## [Instruction]
Print the entries exactly as they appear, and omit any images.
++++ Data for the task
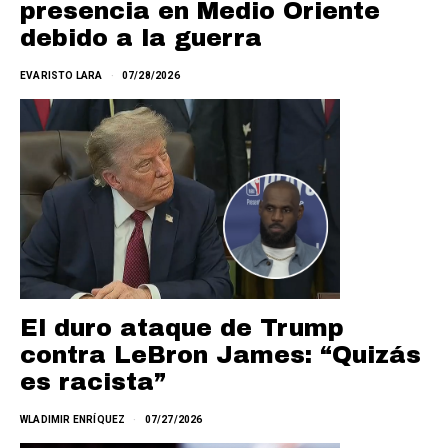
presencia en Medio Oriente
debido a la guerra
EVARISTO LARA
07/28/2026
El duro ataque de Trump
contra LeBron James: “Quizás
es racista”
WLADIMIR ENRÍQUEZ
07/27/2026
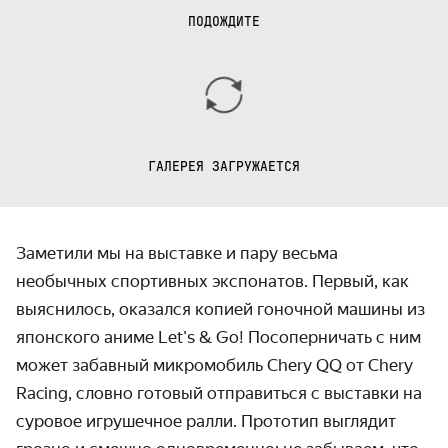
ПОДОЖДИТЕ
ГАЛЕРЕЯ ЗАГРУЖАЕТСЯ
Заметили мы на выставке и пару весьма
необычных спортивных экспонатов. Первый, как
выяснилось, оказался копией гоночной машины из
японского аниме Let's & Go! Посоперничать с ним
может забавный микромобиль Chery QQ от Chery
Racing, словно готовый отправиться с выставки на
суровое игрушечное ралли. Прототип выглядит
++++++++
## [Written answer]
presencia en Medio Oriente
debido a la guerra
EVARISTO LARA
07/28/2026
El duro ataque de Trump
contra LeBron James: “Quizás
es racista”
WLADIMIR ENRÍQUEZ
07/27/2026
ПОДОЖДИТЕ
ГАЛЕРЕЯ ЗАГРУЖАЕТСЯ
Заметили мы на выставке и пару весьма
необычных спортивных экспонатов. Первый, как
выяснилось, оказался копией гоночной машины из
японского аниме Let's & Go! Посоперничать с ним
может забавный микромобиль Chery QQ от Chery
Racing, словно готовый отправиться с выставки на
суровое игрушечное ралли. Прототип выглядит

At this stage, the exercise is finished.